Q-global is our online assessment platform to administer, score and interpret test results for Pearson assessments. In the West, due to its digital and online nature, this platform has been embraced by mental health professionals, as it gives them portability, besides security of test data stored and convenience of automatically generated reports leading to valuable time savings for the professional.
Q-global is in line with Pearson’s global focus on digital solutions. With this global digital focus in mind, PCTA has launched this solution to India as we believe the mental healthcare market is ready to embrace digital solutions. Q-global helps the professional manage multiple tests and clients without having to deal with physical test kits that can be cumbersome and expensive to acquire. This is because traditionally psychological assessment is conducted using what are called ‘paper and pencil’ tests.

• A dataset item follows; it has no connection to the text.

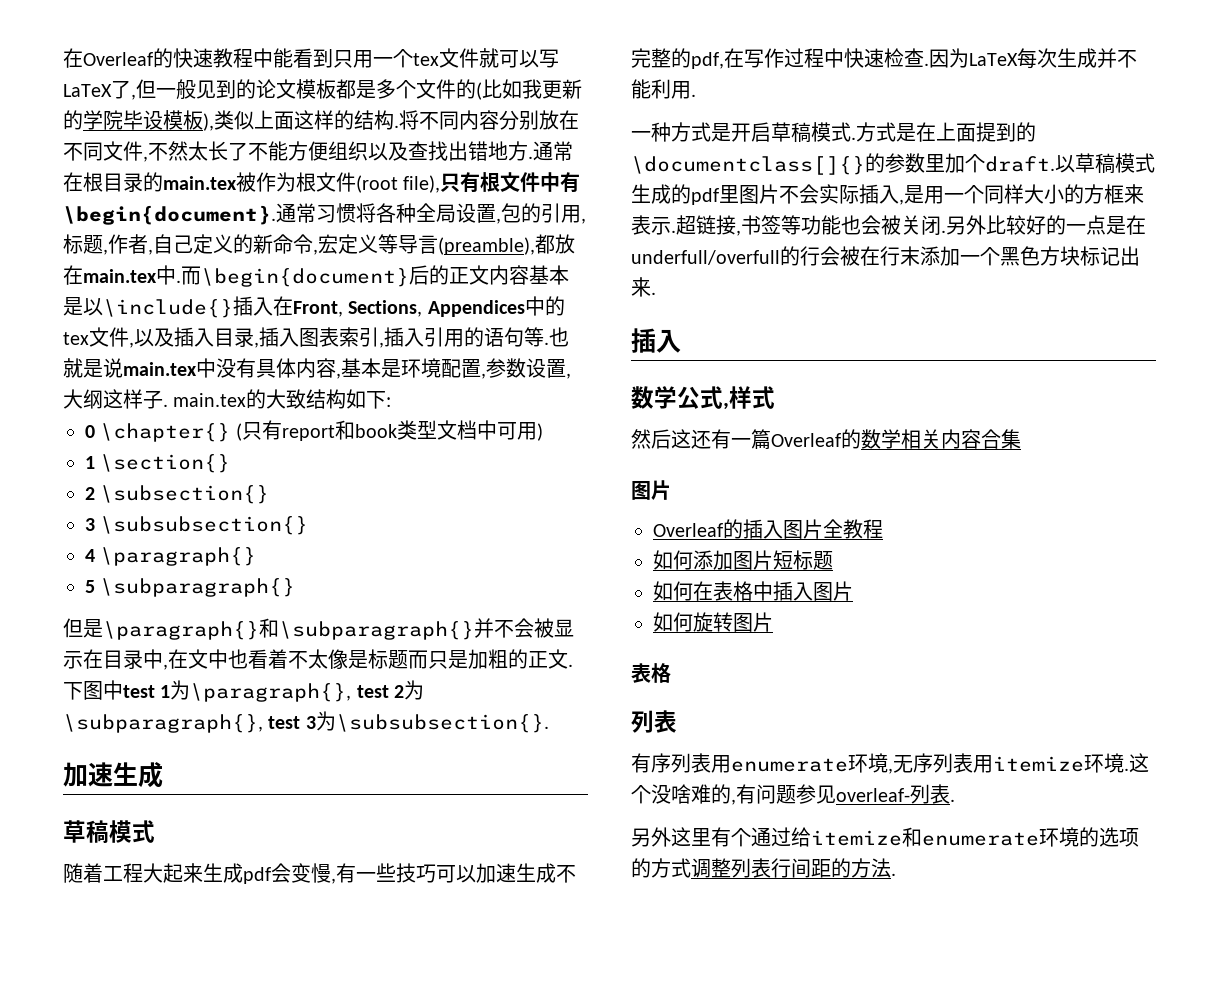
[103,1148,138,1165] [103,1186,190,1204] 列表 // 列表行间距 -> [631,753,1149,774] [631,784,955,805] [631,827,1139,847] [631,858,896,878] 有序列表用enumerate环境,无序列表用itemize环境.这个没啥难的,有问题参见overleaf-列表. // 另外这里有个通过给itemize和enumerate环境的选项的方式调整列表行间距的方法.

Q-global will house some of the best Pearson assessments that were hitherto available as paper and pencil tests only and give a digital option to those who prefer to adopt this medium for testing. Gradually, most of our assessments will become digital only.
Finally, pricing of the digital assessments on Q-global will be another attractive factor as the professional can pay on a need basis, for each test report generated, instead of buying the entire kit. Our first digital only assessment on Q-global is Beck Youth Inventories, Second Edition, India (BYI-IIINDIA) that help identify emotional difficulties, disruptive behavior and social impairment in children and adolescents. BYI-IIINDIA will change the way schools in India address such issues, due to its online nature, ease of administration and convenience of scoring and reporting.
What distinguishes your product & services mix in the domain?
Pearson believes in helping each individual learn better and live better. Our psychological assessment solutions have helped millions of children and adults around the world by identifying difficulties at the intellectual or emotional level, that interfere with academic achievement, professional success and daily living.
Many of our titles are global gold standards in assessment, used by mental health professionals, such as psychologists and psychiatrists, in clinical settings and school professionals, such as special educators and school counsellors, in educational settings.
|Beck Youth Inventories, (BYI-IIINDIA)|
|Helps identify in children and adolescents
Through our own survey, we discovered three areas of priority where professionals are looking for mental health solutions in school settings: Learning Disability, ADHD and Emotional Health. This is because, often these psychological conditions manifest themselves early on, during a child’s school years. Hence, schools need to be aware and empowered to identify such conditions and offer timely remedial support so that each student can learn optimally, despite learning barriers posed by these conditions.
Are there extension services beyond the assessment platform?
Here, Pearson Academy India (PAI), our services arm, works closely with schools and other institutions to create awareness and resources to address these conditions. PAI offers a host of services, such as psychological assessment, intervention/remediation and career counselling, for students that are referred to a PAI by schools. PAI also offers training and certification workshops for professionals ranging from psychologists, special educators to paediatricians, to help them learn new skills and upgrade current skills and knowledge around assessment and mental healthcare. We are actively looking for suitable institutions and individuals associated with psychology, education and training who can partner with us as PAIs in their respective cities.